- _Work required_:
In the entries below, how many lines contain the string "SELECT"? Respond with the number only.

Supplied material section start

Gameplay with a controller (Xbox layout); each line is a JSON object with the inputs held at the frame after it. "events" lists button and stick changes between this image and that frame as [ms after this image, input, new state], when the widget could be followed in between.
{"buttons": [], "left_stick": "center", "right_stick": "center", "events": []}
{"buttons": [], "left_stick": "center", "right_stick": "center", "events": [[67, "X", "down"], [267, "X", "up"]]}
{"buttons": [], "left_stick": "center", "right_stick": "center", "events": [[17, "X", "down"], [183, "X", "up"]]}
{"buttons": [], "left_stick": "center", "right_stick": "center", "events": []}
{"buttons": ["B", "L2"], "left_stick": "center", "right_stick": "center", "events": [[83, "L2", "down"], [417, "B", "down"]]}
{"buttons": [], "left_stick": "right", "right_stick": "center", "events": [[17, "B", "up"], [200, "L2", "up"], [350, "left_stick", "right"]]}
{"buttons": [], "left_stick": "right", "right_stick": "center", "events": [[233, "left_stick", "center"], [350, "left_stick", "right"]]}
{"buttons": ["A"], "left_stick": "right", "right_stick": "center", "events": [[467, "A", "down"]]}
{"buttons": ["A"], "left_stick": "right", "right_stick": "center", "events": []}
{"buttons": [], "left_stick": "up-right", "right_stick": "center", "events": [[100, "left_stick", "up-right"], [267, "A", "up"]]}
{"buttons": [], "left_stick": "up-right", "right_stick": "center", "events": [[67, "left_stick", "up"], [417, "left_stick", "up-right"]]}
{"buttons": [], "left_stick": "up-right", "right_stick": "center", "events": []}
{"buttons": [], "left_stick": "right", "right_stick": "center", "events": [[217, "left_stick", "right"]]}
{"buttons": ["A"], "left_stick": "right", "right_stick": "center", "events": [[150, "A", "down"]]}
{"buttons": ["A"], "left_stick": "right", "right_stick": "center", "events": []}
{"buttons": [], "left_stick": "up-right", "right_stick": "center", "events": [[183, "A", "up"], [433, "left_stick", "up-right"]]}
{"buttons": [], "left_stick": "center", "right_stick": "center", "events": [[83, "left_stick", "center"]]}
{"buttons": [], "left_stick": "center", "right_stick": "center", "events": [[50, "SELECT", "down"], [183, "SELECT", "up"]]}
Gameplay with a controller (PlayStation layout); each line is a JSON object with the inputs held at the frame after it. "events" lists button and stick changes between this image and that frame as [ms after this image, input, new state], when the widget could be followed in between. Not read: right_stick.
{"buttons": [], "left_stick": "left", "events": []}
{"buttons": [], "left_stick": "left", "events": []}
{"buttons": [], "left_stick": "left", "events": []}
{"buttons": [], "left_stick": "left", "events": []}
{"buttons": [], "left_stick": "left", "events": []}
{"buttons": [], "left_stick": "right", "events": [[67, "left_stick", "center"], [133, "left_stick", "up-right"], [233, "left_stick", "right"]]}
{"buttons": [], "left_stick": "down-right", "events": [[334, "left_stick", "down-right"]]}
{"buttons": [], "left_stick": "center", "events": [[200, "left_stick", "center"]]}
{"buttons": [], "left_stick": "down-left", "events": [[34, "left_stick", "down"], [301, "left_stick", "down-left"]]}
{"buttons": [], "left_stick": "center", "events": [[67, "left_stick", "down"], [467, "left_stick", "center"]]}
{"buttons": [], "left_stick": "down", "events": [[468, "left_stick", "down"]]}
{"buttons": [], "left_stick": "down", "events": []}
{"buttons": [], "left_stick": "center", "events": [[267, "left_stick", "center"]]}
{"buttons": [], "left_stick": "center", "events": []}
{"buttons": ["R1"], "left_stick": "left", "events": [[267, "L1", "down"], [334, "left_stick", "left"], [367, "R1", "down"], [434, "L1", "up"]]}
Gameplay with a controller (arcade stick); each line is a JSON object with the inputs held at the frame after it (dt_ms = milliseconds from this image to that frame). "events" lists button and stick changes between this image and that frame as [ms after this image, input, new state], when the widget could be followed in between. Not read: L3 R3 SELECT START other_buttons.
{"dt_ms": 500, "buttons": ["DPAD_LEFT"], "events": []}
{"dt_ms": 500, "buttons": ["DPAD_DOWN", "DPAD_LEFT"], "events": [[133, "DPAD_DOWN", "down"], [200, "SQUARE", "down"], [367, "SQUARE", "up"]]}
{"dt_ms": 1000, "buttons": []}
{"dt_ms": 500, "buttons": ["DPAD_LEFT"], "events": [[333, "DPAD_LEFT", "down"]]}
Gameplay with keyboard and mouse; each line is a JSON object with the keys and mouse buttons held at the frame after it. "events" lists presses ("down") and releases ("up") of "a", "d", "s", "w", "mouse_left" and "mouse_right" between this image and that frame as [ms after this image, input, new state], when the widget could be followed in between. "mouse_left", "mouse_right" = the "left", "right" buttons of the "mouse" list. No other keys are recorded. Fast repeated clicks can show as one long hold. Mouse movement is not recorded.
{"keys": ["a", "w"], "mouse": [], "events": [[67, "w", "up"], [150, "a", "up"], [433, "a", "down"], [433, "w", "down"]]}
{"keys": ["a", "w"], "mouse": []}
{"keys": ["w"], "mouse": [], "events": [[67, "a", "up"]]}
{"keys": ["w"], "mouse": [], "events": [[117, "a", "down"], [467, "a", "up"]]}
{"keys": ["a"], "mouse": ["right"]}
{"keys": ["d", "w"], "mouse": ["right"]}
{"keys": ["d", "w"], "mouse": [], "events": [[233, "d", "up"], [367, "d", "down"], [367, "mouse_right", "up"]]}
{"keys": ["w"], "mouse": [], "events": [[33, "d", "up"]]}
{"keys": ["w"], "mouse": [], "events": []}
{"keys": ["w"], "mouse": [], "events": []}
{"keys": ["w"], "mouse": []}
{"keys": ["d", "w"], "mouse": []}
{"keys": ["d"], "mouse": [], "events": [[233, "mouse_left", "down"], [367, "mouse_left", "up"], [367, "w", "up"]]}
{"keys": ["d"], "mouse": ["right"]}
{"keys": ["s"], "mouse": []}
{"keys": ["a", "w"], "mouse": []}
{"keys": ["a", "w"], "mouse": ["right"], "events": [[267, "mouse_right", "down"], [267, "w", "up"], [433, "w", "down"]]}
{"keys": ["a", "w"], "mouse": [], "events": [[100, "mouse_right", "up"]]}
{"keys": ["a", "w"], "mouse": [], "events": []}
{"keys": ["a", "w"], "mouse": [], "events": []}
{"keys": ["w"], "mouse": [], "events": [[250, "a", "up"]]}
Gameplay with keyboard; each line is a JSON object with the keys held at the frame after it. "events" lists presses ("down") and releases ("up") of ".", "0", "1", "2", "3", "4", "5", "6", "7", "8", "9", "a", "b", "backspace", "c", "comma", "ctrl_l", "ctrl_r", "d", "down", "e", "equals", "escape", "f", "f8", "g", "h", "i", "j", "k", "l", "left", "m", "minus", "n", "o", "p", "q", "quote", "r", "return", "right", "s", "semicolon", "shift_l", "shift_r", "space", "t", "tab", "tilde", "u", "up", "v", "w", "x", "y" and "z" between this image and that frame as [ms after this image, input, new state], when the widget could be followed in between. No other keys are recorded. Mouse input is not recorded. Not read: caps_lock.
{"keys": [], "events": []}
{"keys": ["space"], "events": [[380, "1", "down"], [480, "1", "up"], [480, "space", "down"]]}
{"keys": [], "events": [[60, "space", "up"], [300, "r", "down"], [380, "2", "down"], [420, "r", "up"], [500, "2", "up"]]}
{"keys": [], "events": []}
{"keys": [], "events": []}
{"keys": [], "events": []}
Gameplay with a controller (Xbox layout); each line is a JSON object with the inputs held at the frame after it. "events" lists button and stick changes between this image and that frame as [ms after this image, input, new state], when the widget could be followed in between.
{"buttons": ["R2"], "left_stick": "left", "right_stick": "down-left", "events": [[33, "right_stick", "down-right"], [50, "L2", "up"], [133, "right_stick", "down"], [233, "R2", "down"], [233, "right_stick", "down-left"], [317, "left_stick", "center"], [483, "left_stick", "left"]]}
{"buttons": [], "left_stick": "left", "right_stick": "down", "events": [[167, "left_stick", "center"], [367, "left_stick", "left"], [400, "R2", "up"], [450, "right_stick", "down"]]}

Supplied material section end

- _Result below_:
2